Full stack from front shoulder 10mos









Full stack shuffled front foot forward 9mos


----------



## bahamutt99 (May 14, 2008)

Patch-O-Pits said:


> The UKC and ADBA standards have some differences and most of the dogs are even moved differently in the show ring from what I've seen. Honestly, I've seen very few people actually gait their dogs in the ADBA ring, I usually see a lot of pulling...

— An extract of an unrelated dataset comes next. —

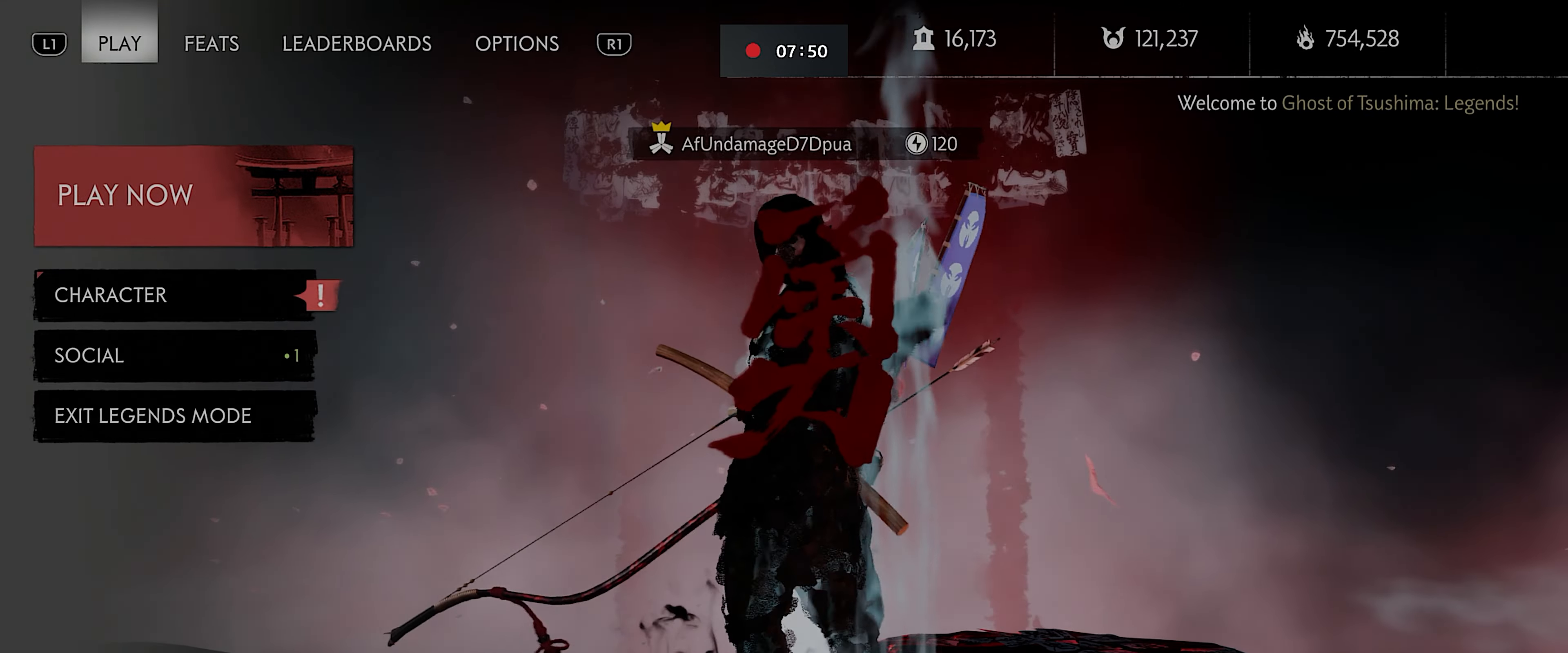
{"buttons": [], "left_stick": "center", "right_stick": "center", "events": []}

Very true. I've noticed a lot of ADBA handlers gait their dogs at a walking speed with the dog pulling and sometimes rearing up. I gait Terra like I would in UKC, even going into the ring in the first place (since that's the only time the judge will see her awesome side movement). It makes me wonder if ADBA judges really understand movement. I know that some do, but I kind of wonder what the others are looking at when they see a dog gaiting on its hindlegs. LOL


----------



## Rudy4747 (Nov 29, 2009)

bahamutt99 said:


> Very true. I've noticed a lot of ADBA handlers gait their dogs at a walking speed with the dog pulling and sometimes rearing up. I gait Terra like I would in UKC, even going into the ring in the first place (since that's the only time the judge will see her awesome side movement). It makes me wonder if ADBA judges really understand movement. I know that some do, but I kind of wonder what the others are looking at when they see a dog gaiting on its hindlegs. LOL


I try to gait Dooney were I am at a slow jog. So he is at a steady quick pace. I am going to a UKC show here in Tulsa on the 19th. I will not compete but want ot get a feel for it so I can start getting my dogs ready for those shows.


----------



## crocro49 (Mar 22, 2009)

nice dog, i prefer a roached back over a hippopotamus back


----------



## Rudy4747 (Nov 29, 2009)

The dog in your avatar is really nice. Thanks.


----------



## r0ckah0l1c (Jan 18, 2011)

Are all of the dogs posted in pics papered or show dogs? Lol because I don't think my dogs fit any standard properly xD


----------



## Rudy4747 (Nov 29, 2009)

r0ckah0l1c said:


> Are all of the dogs posted in pics papered or show dogs? Lol because I don't think my dogs fit any standard properly xD


dooney is both he shows in the ADBA. I can not speak for the others. But you could post some pics here or in the Structure and faults thread and people could help you understand how your dog fit in the standard, or how it does not.

I think Dosia the seal colored dog on this thread is a great looking dog. And KG I don't think his head is to big. It seems to be proportionate to hid body.


----------